**Passage**

The truth turns out not to be so simple. Consider, for example, this patch from Stephen Hemminger which removes the inline attribute from a set of functions for dealing with socket buffers ("SKBs", the structure used to represent network packets inside the kernel). Stephen ran some benchmarks after applying his patch; those benchmarks ran 3% faster than they did with the functions being expanded inline. The problem with inline functions is that they replicate the function body every time they are called. Each use of an inline function thus makes the kernel executable bigger. A bigger executable means more cache misses, and that slows things down. The SKB functions are called in many places all over the networking code. Each one of those calls creates a new copy of the function; Denis Vlasenko recently discovered that many of them expand to over 100 bytes of code. The result is that, while many places in the kernel are calling the same function, each one is working with its own copy. And each copy takes space in the processor instruction cache. That cache usage hurts; each cache miss costs more than a function call. Thus, the kernel hackers are taking a harder look at inline function declarations than they used to. An inline function may seem like it should be faster, but that is not necessarily the case. The notion of a "time/space tradeoff" which is taught in many computer science classes turns out, often, to not hold in the real world. Many times, smaller is also faster. (Log in to post comments)

**What is asked**
- A) Using the three sentences of the passage on inline functions that run from "The problem with inline functions" to "that slows things down," list in order the effects that follow from an inline function replicating its body at every call.
- B) Decide whether each statement agrees with the passage on inline functions: (i) Stephen Hemminger's benchmarks ran 3% slower after his patch was applied. (ii) Denis Vlasenko found that many of the SKB function calls expand to over 100 bytes of code. (iii) A cache miss costs less than a function call. For each, answer yes or no and quote the deciding words.

Source data
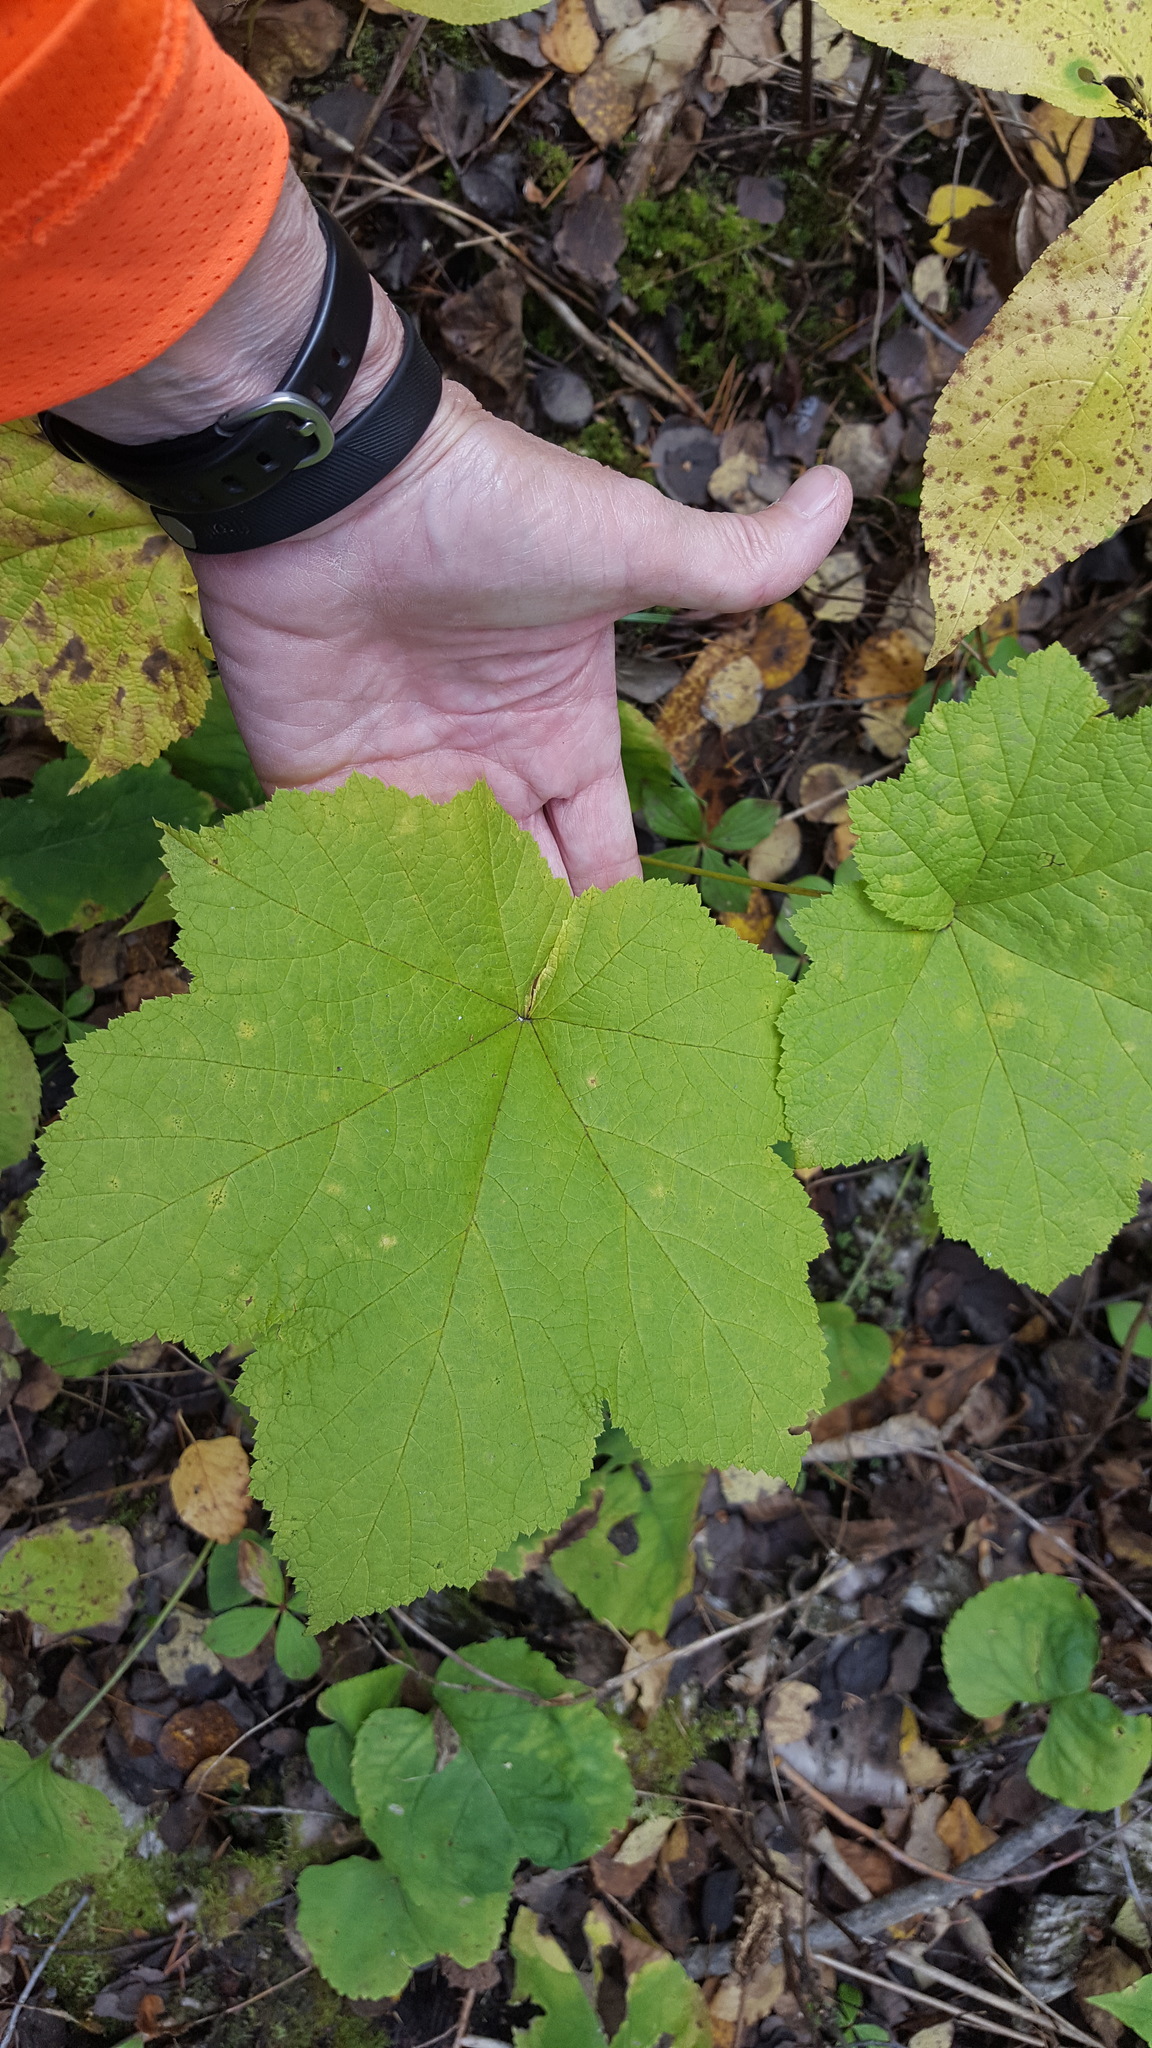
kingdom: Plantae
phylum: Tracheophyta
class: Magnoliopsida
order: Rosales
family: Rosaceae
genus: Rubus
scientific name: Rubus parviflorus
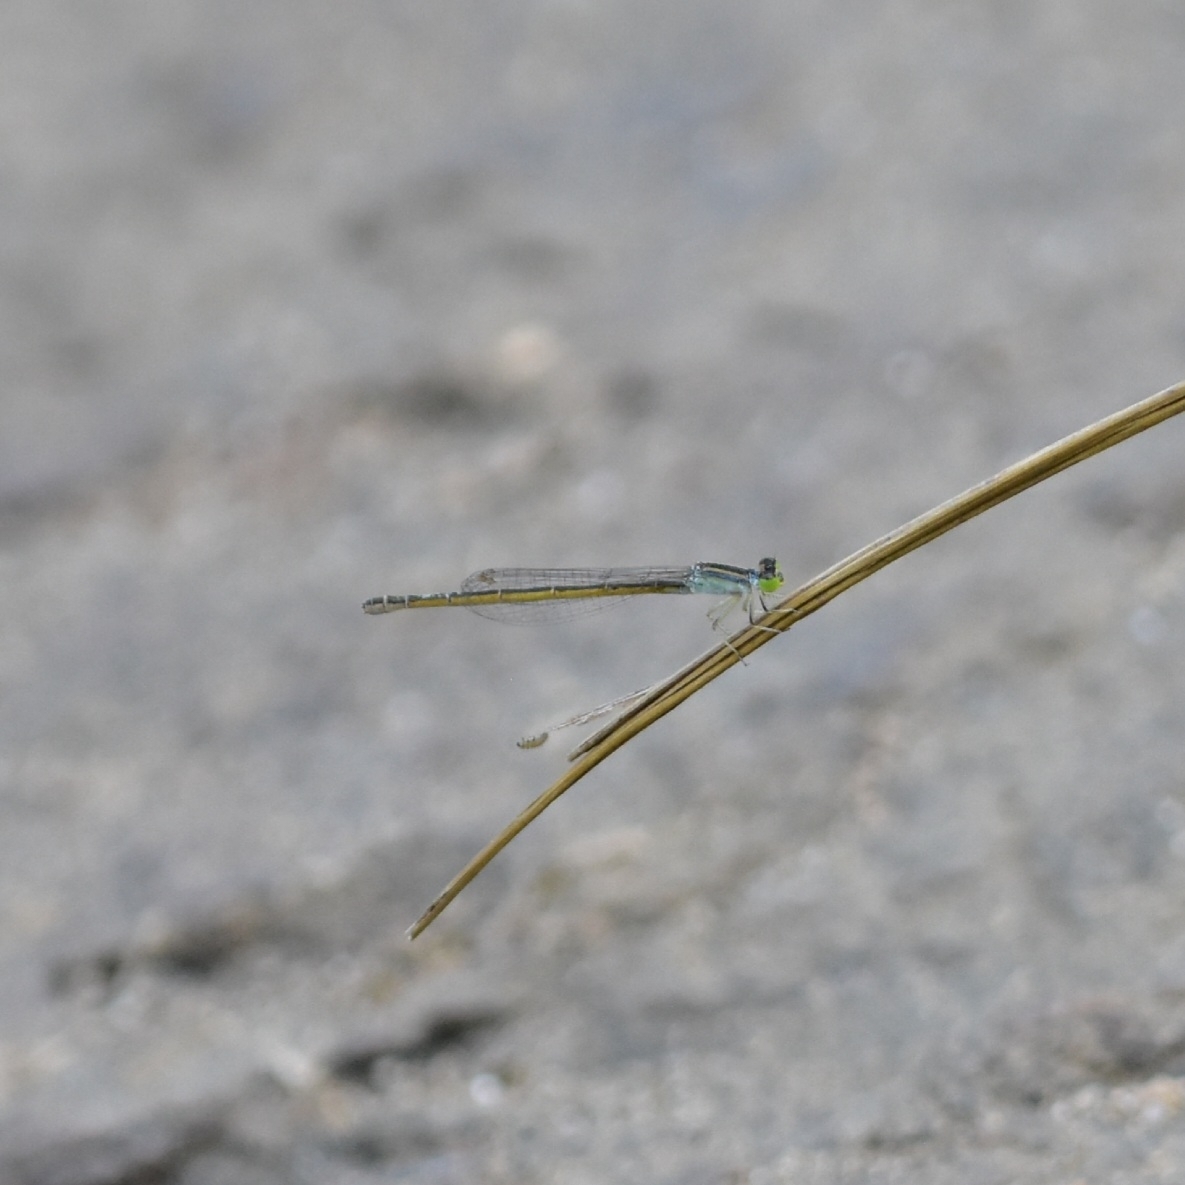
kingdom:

---

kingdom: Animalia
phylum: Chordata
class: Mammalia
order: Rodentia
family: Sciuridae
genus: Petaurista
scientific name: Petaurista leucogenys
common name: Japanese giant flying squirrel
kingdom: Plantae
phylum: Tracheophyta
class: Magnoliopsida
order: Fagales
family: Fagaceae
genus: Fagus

==

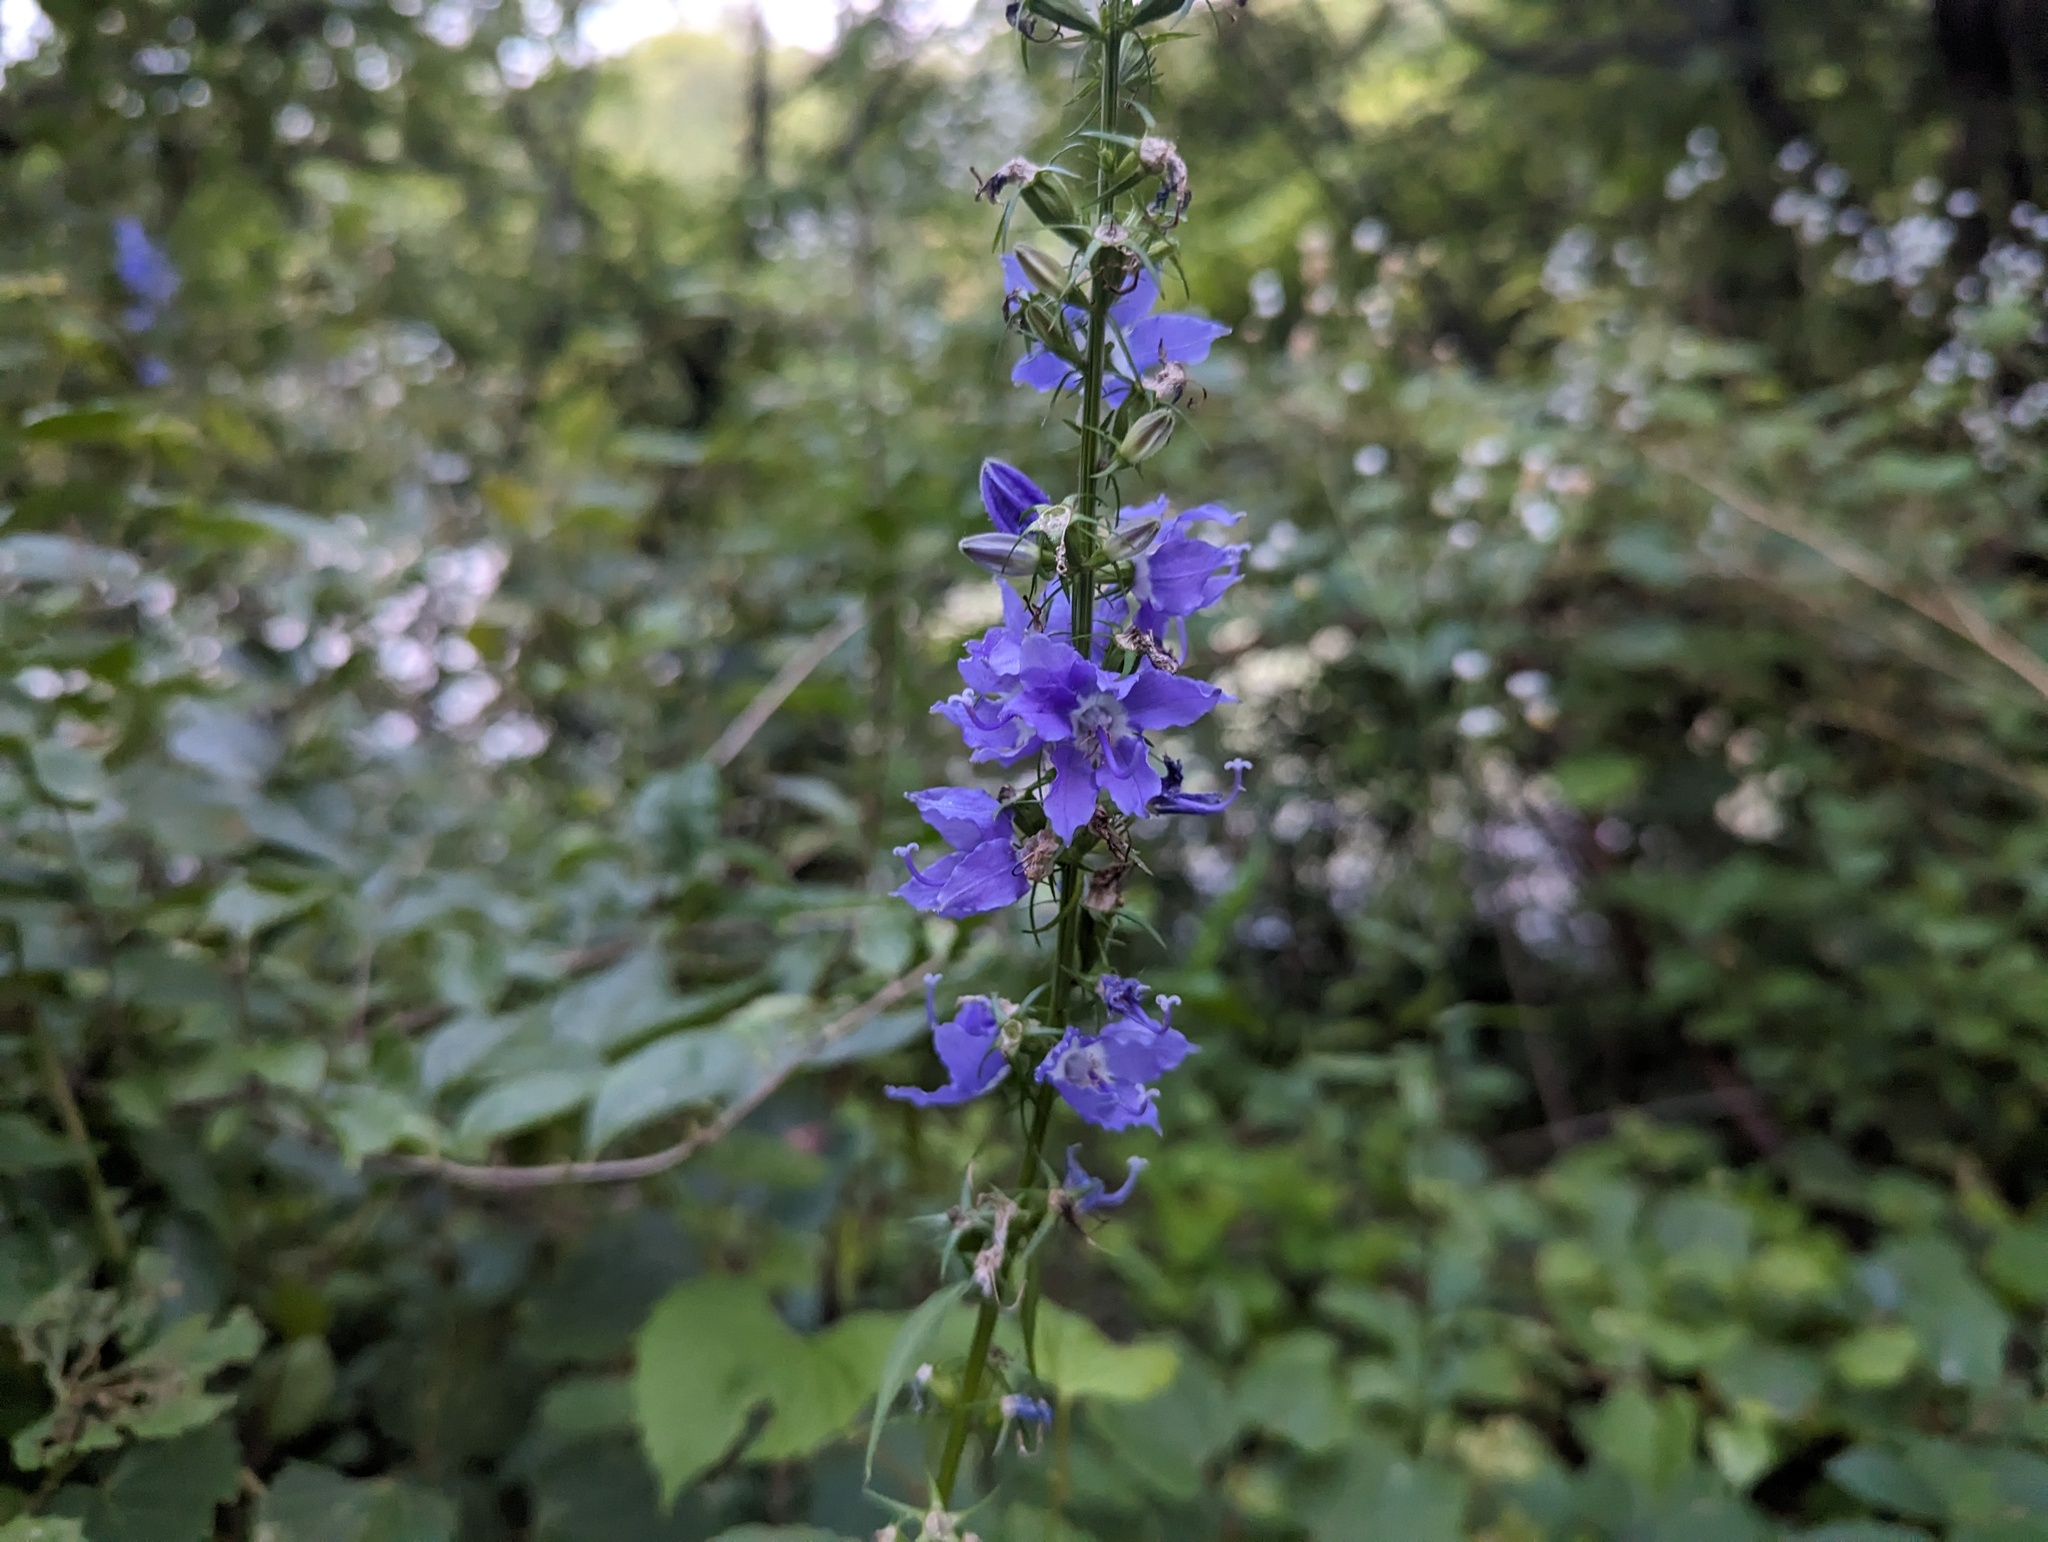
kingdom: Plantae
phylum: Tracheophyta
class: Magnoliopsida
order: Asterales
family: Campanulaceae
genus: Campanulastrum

**Responses**
- A)
1. The kernel executable becomes bigger.
2. There are more cache misses.
3. Things slow down.

- B)
(i) No: "those benchmarks ran 3% faster than they did with the functions being expanded inline"
(ii) Yes: "Denis Vlasenko recently discovered that many of them expand to over 100 bytes of code"
(iii) No: "each cache miss costs more than a function call"